━━ SUPPLIED RECORDS ━━

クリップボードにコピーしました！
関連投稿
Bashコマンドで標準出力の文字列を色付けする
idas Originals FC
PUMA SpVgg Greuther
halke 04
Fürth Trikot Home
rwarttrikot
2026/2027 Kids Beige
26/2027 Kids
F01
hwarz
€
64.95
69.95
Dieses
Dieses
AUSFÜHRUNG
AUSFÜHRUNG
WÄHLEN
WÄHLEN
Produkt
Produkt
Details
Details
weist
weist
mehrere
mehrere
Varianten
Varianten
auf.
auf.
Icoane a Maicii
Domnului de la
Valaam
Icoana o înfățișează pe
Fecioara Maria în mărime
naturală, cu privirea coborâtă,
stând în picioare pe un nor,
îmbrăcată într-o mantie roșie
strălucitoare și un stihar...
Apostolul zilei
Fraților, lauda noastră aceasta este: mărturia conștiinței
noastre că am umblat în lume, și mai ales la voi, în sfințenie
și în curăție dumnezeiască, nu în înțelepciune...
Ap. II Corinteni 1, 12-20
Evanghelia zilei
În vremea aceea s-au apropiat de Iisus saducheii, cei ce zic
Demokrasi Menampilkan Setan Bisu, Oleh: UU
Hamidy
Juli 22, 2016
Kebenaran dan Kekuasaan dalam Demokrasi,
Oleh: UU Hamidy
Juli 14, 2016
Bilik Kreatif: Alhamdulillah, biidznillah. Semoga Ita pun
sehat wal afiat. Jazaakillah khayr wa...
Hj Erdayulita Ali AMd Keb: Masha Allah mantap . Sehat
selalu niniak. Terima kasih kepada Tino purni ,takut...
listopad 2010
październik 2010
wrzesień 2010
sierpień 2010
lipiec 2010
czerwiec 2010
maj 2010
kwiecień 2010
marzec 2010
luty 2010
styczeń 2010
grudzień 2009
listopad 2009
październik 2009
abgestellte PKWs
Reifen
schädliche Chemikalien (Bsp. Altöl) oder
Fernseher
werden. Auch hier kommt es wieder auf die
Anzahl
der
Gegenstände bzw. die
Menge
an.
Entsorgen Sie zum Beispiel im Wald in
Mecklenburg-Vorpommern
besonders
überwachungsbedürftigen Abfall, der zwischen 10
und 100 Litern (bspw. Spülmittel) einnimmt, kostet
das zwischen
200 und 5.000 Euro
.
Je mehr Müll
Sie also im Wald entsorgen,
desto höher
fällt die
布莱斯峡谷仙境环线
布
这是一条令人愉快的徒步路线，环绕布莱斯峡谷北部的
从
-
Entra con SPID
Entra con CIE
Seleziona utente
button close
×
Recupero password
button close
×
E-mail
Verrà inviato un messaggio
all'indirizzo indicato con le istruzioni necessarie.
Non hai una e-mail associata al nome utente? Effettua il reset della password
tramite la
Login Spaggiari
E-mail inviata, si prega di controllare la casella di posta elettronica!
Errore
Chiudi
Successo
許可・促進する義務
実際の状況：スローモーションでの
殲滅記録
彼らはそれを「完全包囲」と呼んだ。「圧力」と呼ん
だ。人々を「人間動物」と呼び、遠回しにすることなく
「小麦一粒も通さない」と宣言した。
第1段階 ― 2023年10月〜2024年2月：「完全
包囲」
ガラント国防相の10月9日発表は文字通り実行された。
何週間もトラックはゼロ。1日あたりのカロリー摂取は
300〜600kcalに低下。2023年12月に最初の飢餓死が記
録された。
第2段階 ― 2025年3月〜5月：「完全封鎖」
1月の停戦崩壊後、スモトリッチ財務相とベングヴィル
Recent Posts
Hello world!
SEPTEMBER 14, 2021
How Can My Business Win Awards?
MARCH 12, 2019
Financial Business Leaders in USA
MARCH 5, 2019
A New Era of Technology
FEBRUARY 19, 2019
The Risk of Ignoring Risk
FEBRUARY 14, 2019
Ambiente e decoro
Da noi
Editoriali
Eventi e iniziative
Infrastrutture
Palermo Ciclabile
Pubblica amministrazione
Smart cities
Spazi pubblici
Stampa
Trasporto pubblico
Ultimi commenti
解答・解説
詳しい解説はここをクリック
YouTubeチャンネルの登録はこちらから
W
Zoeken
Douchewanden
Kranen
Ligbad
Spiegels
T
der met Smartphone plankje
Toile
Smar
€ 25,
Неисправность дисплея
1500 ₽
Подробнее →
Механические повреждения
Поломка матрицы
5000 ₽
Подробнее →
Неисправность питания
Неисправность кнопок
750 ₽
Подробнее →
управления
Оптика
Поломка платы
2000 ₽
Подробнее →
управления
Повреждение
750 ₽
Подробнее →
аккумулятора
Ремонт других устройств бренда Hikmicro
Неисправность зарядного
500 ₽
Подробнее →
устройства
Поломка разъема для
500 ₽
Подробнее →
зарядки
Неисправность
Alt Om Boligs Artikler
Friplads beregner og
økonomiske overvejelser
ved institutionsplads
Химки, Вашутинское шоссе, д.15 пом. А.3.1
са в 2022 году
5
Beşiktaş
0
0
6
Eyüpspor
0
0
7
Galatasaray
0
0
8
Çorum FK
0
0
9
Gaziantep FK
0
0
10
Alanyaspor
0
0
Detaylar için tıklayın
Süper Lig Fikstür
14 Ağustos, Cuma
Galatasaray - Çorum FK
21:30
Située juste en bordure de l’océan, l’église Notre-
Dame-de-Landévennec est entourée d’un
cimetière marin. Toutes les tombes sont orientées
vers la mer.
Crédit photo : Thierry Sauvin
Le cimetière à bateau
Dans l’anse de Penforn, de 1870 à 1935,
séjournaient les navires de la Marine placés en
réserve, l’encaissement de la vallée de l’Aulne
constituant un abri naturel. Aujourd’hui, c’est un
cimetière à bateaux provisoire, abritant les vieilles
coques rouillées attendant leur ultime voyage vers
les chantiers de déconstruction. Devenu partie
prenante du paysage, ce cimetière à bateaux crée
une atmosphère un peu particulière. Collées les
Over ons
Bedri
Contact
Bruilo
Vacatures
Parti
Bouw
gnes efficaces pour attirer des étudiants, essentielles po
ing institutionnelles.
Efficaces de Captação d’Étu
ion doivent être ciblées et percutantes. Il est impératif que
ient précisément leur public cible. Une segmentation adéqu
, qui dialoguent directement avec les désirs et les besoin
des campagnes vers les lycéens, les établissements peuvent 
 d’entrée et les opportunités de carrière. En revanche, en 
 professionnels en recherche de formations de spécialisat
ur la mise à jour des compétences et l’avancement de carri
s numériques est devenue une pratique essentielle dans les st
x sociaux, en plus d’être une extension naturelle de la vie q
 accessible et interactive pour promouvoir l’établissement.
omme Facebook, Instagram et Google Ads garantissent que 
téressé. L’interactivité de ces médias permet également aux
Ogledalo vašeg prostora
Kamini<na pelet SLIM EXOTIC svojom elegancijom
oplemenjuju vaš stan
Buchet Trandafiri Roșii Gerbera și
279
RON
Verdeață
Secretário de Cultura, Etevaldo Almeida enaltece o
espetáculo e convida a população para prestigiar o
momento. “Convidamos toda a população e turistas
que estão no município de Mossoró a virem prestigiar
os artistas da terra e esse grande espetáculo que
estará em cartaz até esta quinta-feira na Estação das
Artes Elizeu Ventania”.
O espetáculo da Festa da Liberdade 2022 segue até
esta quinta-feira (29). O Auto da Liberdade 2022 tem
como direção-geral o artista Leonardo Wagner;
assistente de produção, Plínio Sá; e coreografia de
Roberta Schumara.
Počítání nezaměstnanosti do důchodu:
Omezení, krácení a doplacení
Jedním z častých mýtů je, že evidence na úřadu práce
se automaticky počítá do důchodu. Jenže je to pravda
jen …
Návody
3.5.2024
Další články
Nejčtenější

━━━

Transcribe the text of every item above, reproducing each line verbatim and in its original order.

クリップボードにコピーしました！
関連投稿
Bashコマンドで標準出力の文字列を色付けする
idas Originals FC
PUMA SpVgg Greuther
halke 04
Fürth Trikot Home
rwarttrikot
2026/2027 Kids Beige
26/2027 Kids
F01
hwarz
€
64.95
69.95
Dieses
Dieses
AUSFÜHRUNG
AUSFÜHRUNG
WÄHLEN
WÄHLEN
Produkt
Produkt
Details
Details
weist
weist
mehrere
mehrere
Varianten
Varianten
auf.
auf.
Icoane a Maicii
Domnului de la
Valaam
Icoana o înfățișează pe
Fecioara Maria în mărime
naturală, cu privirea coborâtă,
stând în picioare pe un nor,
îmbrăcată într-o mantie roșie
strălucitoare și un stihar...
Apostolul zilei
Fraților, lauda noastră aceasta este: mărturia conștiinței
noastre că am umblat în lume, și mai ales la voi, în sfințenie
și în curăție dumnezeiască, nu în înțelepciune...
Ap. II Corinteni 1, 12-20
Evanghelia zilei
În vremea aceea s-au apropiat de Iisus saducheii, cei ce zic
Demokrasi Menampilkan Setan Bisu, Oleh: UU
Hamidy
Juli 22, 2016
Kebenaran dan Kekuasaan dalam Demokrasi,
Oleh: UU Hamidy
Juli 14, 2016
Bilik Kreatif: Alhamdulillah, biidznillah. Semoga Ita pun
sehat wal afiat. Jazaakillah khayr wa...
Hj Erdayulita Ali AMd Keb: Masha Allah mantap . Sehat
selalu niniak. Terima kasih kepada Tino purni ,takut...
listopad 2010
październik 2010
wrzesień 2010
sierpień 2010
lipiec 2010
czerwiec 2010
maj 2010
kwiecień 2010
marzec 2010
luty 2010
styczeń 2010
grudzień 2009
listopad 2009
październik 2009
abgestellte PKWs
Reifen
schädliche Chemikalien (Bsp. Altöl) oder
Fernseher
werden. Auch hier kommt es wieder auf die
Anzahl
der
Gegenstände bzw. die
Menge
an.
Entsorgen Sie zum Beispiel im Wald in
Mecklenburg-Vorpommern
besonders
überwachungsbedürftigen Abfall, der zwischen 10
und 100 Litern (bspw. Spülmittel) einnimmt, kostet
das zwischen
200 und 5.000 Euro
.
Je mehr Müll
Sie also im Wald entsorgen,
desto höher
fällt die
布莱斯峡谷仙境环线
布
这是一条令人愉快的徒步路线，环绕布莱斯峡谷北部的
从
-
Entra con SPID
Entra con CIE
Seleziona utente
button close
×
Recupero password
button close
×
E-mail
Verrà inviato un messaggio
all'indirizzo indicato con le istruzioni necessarie.
Non hai una e-mail associata al nome utente? Effettua il reset della password
tramite la
Login Spaggiari
E-mail inviata, si prega di controllare la casella di posta elettronica!
Errore
Chiudi
Successo
許可・促進する義務
実際の状況：スローモーションでの
殲滅記録
彼らはそれを「完全包囲」と呼んだ。「圧力」と呼ん
だ。人々を「人間動物」と呼び、遠回しにすることなく
「小麦一粒も通さない」と宣言した。
第1段階 ― 2023年10月〜2024年2月：「完全
包囲」
ガラント国防相の10月9日発表は文字通り実行された。
何週間もトラックはゼロ。1日あたりのカロリー摂取は
300〜600kcalに低下。2023年12月に最初の飢餓死が記
録された。
第2段階 ― 2025年3月〜5月：「完全封鎖」
1月の停戦崩壊後、スモトリッチ財務相とベングヴィル
Recent Posts
Hello world!
SEPTEMBER 14, 2021
How Can My Business Win Awards?
MARCH 12, 2019
Financial Business Leaders in USA
MARCH 5, 2019
A New Era of Technology
FEBRUARY 19, 2019
The Risk of Ignoring Risk
FEBRUARY 14, 2019
Ambiente e decoro
Da noi
Editoriali
Eventi e iniziative
Infrastrutture
Palermo Ciclabile
Pubblica amministrazione
Smart cities
Spazi pubblici
Stampa
Trasporto pubblico
Ultimi commenti
解答・解説
詳しい解説はここをクリック
YouTubeチャンネルの登録はこちらから
W
Zoeken
Douchewanden
Kranen
Ligbad
Spiegels
T
der met Smartphone plankje
Toile
Smar
€ 25,
Неисправность дисплея
1500 ₽
Подробнее →
Механические повреждения
Поломка матрицы
5000 ₽
Подробнее →
Неисправность питания
Неисправность кнопок
750 ₽
Подробнее →
управления
Оптика
Поломка платы
2000 ₽
Подробнее →
управления
Повреждение
750 ₽
Подробнее →
аккумулятора
Ремонт других устройств бренда Hikmicro
Неисправность зарядного
500 ₽
Подробнее →
устройства
Поломка разъема для
500 ₽
Подробнее →
зарядки
Неисправность
Alt Om Boligs Artikler
Friplads beregner og
økonomiske overvejelser
ved institutionsplads
Химки, Вашутинское шоссе, д.15 пом. А.3.1
са в 2022 году
5
Beşiktaş
0
0
6
Eyüpspor
0
0
7
Galatasaray
0
0
8
Çorum FK
0
0
9
Gaziantep FK
0
0
10
Alanyaspor
0
0
Detaylar için tıklayın
Süper Lig Fikstür
14 Ağustos, Cuma
Galatasaray - Çorum FK
21:30
Située juste en bordure de l’océan, l’église Notre-
Dame-de-Landévennec est entourée d’un
cimetière marin. Toutes les tombes sont orientées
vers la mer.
Crédit photo : Thierry Sauvin
Le cimetière à bateau
Dans l’anse de Penforn, de 1870 à 1935,
séjournaient les navires de la Marine placés en
réserve, l’encaissement de la vallée de l’Aulne
constituant un abri naturel. Aujourd’hui, c’est un
cimetière à bateaux provisoire, abritant les vieilles
coques rouillées attendant leur ultime voyage vers
les chantiers de déconstruction. Devenu partie
prenante du paysage, ce cimetière à bateaux crée
une atmosphère un peu particulière. Collées les
Over ons
Bedri
Contact
Bruilo
Vacatures
Parti
Bouw
gnes efficaces pour attirer des étudiants, essentielles po
ing institutionnelles.
Efficaces de Captação d’Étu
ion doivent être ciblées et percutantes. Il est impératif que
ient précisément leur public cible. Une segmentation adéqu
, qui dialoguent directement avec les désirs et les besoin
des campagnes vers les lycéens, les établissements peuvent 
 d’entrée et les opportunités de carrière. En revanche, en 
 professionnels en recherche de formations de spécialisat
ur la mise à jour des compétences et l’avancement de carri
s numériques est devenue une pratique essentielle dans les st
x sociaux, en plus d’être une extension naturelle de la vie q
 accessible et interactive pour promouvoir l’établissement.
omme Facebook, Instagram et Google Ads garantissent que 
téressé. L’interactivité de ces médias permet également aux
Ogledalo vašeg prostora
Kamini<na pelet SLIM EXOTIC svojom elegancijom
oplemenjuju vaš stan
Buchet Trandafiri Roșii Gerbera și
279
RON
Verdeață
Secretário de Cultura, Etevaldo Almeida enaltece o
espetáculo e convida a população para prestigiar o
momento. “Convidamos toda a população e turistas
que estão no município de Mossoró a virem prestigiar
os artistas da terra e esse grande espetáculo que
estará em cartaz até esta quinta-feira na Estação das
Artes Elizeu Ventania”.
O espetáculo da Festa da Liberdade 2022 segue até
esta quinta-feira (29). O Auto da Liberdade 2022 tem
como direção-geral o artista Leonardo Wagner;
assistente de produção, Plínio Sá; e coreografia de
Roberta Schumara.
Počítání nezaměstnanosti do důchodu:
Omezení, krácení a doplacení
Jedním z častých mýtů je, že evidence na úřadu práce
se automaticky počítá do důchodu. Jenže je to pravda
jen …
Návody
3.5.2024
Další články
Nejčtenější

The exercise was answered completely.